Other aid workers said they would be unable to mount a full-scale relief operation until they had carried out a proper assessment in all the areas affected by the disaster.

"We could have been at full stretch three days after the cyclone," said one official, who asked not to be named for fear of antagonising the junta. "Instead it is going to be more than three weeks."

The EU aid chief, Louis Michel, said: "We have no more time to lose, so it's imperative that the ... authorities immediately provide the international community with the practical details of the agreement."
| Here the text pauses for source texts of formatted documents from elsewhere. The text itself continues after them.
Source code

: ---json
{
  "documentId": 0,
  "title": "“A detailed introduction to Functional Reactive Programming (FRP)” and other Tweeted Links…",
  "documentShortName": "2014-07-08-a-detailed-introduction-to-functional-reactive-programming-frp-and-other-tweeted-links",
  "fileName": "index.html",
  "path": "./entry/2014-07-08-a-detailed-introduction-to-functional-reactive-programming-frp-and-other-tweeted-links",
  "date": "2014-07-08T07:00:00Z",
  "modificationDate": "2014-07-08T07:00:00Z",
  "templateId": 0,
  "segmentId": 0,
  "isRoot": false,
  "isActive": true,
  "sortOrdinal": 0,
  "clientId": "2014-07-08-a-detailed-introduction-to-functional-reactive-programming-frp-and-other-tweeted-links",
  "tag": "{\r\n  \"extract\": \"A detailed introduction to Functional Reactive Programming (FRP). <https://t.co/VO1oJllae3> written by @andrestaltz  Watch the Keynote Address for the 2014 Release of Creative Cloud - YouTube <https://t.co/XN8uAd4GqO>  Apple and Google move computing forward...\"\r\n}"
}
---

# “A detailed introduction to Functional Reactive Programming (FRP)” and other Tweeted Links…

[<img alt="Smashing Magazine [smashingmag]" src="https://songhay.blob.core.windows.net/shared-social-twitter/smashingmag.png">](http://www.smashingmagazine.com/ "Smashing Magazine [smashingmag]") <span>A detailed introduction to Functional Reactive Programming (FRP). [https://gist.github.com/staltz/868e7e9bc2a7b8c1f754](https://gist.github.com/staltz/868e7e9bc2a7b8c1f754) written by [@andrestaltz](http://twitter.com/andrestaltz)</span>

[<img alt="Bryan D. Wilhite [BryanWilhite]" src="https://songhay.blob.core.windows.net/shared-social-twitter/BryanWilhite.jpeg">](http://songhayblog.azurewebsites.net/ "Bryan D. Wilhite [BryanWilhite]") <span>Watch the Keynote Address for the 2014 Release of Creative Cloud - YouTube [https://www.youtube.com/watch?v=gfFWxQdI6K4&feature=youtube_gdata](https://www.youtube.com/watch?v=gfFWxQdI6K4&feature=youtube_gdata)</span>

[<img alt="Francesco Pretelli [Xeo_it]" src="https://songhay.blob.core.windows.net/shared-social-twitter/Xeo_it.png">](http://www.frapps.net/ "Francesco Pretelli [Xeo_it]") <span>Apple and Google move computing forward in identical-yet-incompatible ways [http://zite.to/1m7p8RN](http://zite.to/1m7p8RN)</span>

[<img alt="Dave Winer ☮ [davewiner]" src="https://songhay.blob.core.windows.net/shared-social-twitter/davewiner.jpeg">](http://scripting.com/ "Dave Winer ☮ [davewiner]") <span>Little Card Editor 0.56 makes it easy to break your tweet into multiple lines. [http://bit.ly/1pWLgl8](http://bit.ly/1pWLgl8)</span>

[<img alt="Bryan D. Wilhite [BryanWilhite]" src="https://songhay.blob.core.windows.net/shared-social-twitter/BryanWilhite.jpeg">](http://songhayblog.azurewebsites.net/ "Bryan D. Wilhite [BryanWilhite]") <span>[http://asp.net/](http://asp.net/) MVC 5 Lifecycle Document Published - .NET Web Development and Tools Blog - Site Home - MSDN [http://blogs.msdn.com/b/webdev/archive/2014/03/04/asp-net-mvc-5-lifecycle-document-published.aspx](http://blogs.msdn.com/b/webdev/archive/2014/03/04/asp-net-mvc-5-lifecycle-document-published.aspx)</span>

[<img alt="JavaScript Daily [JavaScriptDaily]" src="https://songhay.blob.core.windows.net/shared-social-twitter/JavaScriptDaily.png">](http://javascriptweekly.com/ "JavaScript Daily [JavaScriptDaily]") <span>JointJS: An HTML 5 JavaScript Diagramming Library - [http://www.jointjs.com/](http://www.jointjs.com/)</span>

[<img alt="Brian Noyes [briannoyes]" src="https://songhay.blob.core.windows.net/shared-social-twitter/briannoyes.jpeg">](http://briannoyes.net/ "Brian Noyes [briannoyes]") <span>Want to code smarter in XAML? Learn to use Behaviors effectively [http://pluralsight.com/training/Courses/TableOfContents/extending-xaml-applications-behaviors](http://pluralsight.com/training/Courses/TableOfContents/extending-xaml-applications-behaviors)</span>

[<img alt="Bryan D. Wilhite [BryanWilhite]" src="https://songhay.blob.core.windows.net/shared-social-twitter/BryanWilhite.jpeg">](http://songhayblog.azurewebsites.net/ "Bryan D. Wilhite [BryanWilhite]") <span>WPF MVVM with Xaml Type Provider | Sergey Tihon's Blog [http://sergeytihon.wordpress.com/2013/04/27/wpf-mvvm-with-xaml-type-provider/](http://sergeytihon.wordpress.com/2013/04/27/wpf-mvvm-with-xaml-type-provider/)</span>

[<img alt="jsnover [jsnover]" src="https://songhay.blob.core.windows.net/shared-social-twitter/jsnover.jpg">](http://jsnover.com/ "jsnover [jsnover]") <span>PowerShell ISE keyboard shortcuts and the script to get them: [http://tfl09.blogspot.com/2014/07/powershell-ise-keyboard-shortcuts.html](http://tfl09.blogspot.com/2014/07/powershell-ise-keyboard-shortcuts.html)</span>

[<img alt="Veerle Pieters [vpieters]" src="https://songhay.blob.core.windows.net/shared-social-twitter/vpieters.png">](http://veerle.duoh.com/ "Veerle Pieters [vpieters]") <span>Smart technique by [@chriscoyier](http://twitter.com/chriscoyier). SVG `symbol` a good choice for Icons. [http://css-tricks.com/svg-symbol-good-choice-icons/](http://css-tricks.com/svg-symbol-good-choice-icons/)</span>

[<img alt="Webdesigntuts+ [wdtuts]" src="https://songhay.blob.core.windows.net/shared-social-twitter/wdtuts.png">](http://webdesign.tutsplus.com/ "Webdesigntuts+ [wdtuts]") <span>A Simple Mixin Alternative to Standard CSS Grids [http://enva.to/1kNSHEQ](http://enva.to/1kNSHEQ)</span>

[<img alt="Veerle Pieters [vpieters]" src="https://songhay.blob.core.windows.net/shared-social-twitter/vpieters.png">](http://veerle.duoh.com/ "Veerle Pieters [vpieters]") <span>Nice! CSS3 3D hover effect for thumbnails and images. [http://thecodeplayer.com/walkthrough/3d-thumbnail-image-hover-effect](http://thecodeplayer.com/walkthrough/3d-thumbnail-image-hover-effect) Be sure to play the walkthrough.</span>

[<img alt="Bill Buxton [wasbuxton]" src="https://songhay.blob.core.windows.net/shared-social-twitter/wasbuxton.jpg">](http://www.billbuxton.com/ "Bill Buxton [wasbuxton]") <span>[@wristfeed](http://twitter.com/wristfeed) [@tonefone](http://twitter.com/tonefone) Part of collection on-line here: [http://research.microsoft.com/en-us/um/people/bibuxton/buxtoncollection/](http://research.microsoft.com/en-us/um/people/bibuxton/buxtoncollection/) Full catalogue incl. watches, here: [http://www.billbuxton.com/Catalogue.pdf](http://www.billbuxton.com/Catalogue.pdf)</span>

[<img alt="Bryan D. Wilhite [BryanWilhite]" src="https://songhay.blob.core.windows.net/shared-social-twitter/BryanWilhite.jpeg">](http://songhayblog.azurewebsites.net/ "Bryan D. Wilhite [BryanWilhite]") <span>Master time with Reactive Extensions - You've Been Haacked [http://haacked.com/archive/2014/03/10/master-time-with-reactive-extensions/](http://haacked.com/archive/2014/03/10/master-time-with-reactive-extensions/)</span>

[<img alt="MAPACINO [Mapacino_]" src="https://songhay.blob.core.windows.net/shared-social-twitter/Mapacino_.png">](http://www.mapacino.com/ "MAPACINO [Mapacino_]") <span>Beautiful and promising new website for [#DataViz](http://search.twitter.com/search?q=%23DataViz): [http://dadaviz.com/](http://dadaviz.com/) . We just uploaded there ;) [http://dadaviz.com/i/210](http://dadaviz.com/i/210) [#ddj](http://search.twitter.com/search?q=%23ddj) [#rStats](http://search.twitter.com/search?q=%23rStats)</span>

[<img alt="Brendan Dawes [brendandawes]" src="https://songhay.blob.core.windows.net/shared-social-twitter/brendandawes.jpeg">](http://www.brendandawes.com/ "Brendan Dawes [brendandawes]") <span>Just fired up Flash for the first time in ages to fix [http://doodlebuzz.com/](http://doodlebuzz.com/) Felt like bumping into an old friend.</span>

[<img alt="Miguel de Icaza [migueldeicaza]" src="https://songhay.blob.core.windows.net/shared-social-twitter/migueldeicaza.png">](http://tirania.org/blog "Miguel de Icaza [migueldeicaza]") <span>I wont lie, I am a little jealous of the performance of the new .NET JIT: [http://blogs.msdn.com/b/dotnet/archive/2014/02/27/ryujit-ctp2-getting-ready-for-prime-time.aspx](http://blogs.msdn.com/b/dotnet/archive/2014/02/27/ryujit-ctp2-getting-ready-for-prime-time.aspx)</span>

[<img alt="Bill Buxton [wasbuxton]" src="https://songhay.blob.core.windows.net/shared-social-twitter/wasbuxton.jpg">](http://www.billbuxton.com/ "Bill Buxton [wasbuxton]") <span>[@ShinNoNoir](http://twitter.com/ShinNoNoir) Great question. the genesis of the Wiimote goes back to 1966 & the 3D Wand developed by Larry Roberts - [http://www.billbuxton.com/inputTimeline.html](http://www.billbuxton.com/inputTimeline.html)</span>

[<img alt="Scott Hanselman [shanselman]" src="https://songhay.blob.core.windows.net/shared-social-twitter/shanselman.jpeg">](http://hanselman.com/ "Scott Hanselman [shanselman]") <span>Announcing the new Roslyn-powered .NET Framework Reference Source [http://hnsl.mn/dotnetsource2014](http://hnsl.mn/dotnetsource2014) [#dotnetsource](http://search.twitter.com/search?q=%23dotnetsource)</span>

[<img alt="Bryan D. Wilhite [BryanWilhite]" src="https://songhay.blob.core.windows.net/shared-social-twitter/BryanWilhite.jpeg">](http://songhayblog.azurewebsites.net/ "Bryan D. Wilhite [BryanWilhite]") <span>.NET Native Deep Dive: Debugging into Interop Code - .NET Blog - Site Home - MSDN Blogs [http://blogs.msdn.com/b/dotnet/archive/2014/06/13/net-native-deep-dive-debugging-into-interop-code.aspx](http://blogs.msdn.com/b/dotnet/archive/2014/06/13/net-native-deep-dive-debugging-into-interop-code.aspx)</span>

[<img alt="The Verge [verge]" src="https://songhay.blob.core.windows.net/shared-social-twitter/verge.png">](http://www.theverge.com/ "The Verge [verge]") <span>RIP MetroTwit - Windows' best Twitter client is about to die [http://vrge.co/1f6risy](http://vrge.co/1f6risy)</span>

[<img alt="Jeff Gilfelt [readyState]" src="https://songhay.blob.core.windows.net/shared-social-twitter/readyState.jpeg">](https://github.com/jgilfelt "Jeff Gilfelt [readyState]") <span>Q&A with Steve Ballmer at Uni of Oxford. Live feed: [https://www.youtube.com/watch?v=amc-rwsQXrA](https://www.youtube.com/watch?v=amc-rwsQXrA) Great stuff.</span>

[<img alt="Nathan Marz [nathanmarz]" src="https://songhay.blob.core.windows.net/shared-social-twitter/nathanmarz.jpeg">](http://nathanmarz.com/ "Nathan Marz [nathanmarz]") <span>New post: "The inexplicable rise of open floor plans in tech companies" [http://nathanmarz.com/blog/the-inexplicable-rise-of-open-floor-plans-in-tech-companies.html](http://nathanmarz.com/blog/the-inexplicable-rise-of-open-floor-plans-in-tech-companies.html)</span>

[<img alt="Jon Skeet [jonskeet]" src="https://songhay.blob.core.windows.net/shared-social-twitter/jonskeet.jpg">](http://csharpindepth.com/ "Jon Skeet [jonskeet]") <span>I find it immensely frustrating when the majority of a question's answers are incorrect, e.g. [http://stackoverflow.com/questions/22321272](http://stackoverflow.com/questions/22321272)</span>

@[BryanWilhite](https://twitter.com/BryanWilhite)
The WFP, which co-ordinates emergency logistics for all UN agencies and many non-governmental organisations, set up a staging area at Bangkok yesterday for relief flights to Rangoon. It has also been given permission to bring in 10 helicopters to deliver supplies, and expects to have all of them in position by the end of this week. But on Friday, the head of the junta, Than Shwe, refused to allow British, American and French naval vessels, which have been waiting offshore for more than a week with relief supplies, to come into port, bringing criticism from France's President Nicolas Sarkozy, who said the generals had "once again made the wrong decision".

According to a UN official who accompanied Mr Ban to his meeting on Friday there were indications of disagreement within the junta. The official said that when his aides suggested that maybe too many concessions were being made, the 75-year-old general butted in: "I don't see a problem." But in a sign that the generals remain detached from the disaster, the regime carried on yesterday with voting in Rangoon and the Irrawaddy delta on a new constitution which entrenches their hold on power. A fortnight ago, their only concession to the worst natural calamity in Burma's history was to delay the referendum in those areas while it proceeded in the rest of the country.

The UN has launched an emergency appeal for just over $200m (£101m), but less than half that sum has been received in donations and pledges. Although the figure could be expected to increase if surveys can be made in the Irrawaddy delta, it also reflects scepticism about how much supervision the international community will be allowed to exercise on the ground. Ahead of today's donor conference, the Burmese authorities have estimated the economic damage caused by the cyclone at about $11bn.

Frustration at the delays in admitting aid led several figures, including the French Foreign Minister, Bernard Kouchner, and the Conservative leader, David Cameron, to call for supplies to be dropped to the survivors without the approval of the junta.

Gordon Brown, who called the regime "inhuman" for denying access to foreign aid workers, did not rule out the idea, but it attracted little support elsewhere. The main fear was that the junta would immediately halt the limited amount of international aid it was then allowing into the country, cancelling out any benefit to the victims. But some aid experts also believed the idea was impractical. Pierre Carrasse, chief logistics officer of the UN World Food Programme, disputed a claim by Karel Vervoort, a former major general in the Belgian air force, that survival packs could have been dropped to survivors in the disaster zone, using a system called Snowdrop.

Gen Vervoort, who helped to develop the system, wrote in The Independent on Sunday last week that thousands of individual parcels, weighing up to 5kg (11lb) each and containing enough supplies to keep one person alive for one day, could have been dropped within 24 hours of the cyclone, given food supplies and political will. But Mr Carrasse said the system was not suitable for a flooding disaster, and that 80 per cent of the supplies would have been lost. Splitting aid consignments into thousands of individual parcels was also time-consuming and expensive.

The logistics chief said that the WFP had helped to finance development of the Snowdrop technique, over which there is now a patent dispute. But in the agency's view it was only suitable in certain specialised situations, mainly when a population was displaced and on the move, and not for natural disasters.